TASK TO COMPLETE:
Search the data for "street". Return each matching line.

Dataset entries:
****
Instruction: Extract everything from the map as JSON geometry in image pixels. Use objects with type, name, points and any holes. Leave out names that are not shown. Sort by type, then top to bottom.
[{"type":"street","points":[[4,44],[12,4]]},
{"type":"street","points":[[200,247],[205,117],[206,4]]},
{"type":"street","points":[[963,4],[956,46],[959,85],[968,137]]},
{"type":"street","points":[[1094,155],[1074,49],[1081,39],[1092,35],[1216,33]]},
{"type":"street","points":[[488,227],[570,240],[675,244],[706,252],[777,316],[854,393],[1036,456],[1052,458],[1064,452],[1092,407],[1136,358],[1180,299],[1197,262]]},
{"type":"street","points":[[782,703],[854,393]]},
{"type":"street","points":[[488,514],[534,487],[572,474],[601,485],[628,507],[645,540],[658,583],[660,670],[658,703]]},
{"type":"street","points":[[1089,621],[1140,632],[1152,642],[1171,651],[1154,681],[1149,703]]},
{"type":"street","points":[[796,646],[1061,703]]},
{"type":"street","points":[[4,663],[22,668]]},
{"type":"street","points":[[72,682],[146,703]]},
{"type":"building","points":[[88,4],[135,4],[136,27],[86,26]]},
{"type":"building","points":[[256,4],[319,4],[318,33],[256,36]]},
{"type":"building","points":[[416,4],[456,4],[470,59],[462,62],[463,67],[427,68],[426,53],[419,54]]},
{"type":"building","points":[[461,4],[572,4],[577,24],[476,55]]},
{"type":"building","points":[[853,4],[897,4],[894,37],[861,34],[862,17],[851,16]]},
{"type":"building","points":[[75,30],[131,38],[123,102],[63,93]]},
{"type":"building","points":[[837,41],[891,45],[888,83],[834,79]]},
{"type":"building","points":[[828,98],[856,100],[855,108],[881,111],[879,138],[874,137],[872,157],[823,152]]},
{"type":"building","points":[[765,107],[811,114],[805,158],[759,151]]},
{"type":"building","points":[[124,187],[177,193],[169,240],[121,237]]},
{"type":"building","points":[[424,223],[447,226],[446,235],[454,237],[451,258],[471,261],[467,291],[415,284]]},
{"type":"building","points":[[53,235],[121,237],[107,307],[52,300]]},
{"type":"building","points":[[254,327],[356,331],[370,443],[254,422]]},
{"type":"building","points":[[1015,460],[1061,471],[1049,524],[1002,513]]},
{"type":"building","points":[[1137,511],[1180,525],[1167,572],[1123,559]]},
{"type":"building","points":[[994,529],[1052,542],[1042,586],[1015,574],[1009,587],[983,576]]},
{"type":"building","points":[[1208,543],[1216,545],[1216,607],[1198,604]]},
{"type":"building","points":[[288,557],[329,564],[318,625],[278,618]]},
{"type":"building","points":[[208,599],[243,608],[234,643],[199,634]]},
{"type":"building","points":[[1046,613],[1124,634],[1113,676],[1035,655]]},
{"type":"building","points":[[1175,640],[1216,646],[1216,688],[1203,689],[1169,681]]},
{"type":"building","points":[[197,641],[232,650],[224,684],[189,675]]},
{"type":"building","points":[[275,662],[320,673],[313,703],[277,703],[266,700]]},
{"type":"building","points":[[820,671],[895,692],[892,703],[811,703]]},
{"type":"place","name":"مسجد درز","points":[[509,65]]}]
****
ANSWER TO THIS TASK:
[{"type":"street","points":[[4,44],[12,4]]},
{"type":"street","points":[[200,247],[205,117],[206,4]]},
{"type":"street","points":[[963,4],[956,46],[959,85],[968,137]]},
{"type":"street","points":[[1094,155],[1074,49],[1081,39],[1092,35],[1216,33]]},
{"type":"street","points":[[488,227],[570,240],[675,244],[706,252],[777,316],[854,393],[1036,456],[1052,458],[1064,452],[1092,407],[1136,358],[1180,299],[1197,262]]},
{"type":"street","points":[[782,703],[854,393]]},
{"type":"street","points":[[488,514],[534,487],[572,474],[601,485],[628,507],[645,540],[658,583],[660,670],[658,703]]},
{"type":"street","points":[[1089,621],[1140,632],[1152,642],[1171,651],[1154,681],[1149,703]]},
{"type":"street","points":[[796,646],[1061,703]]},
{"type":"street","points":[[4,663],[22,668]]},
{"type":"street","points":[[72,682],[146,703]]},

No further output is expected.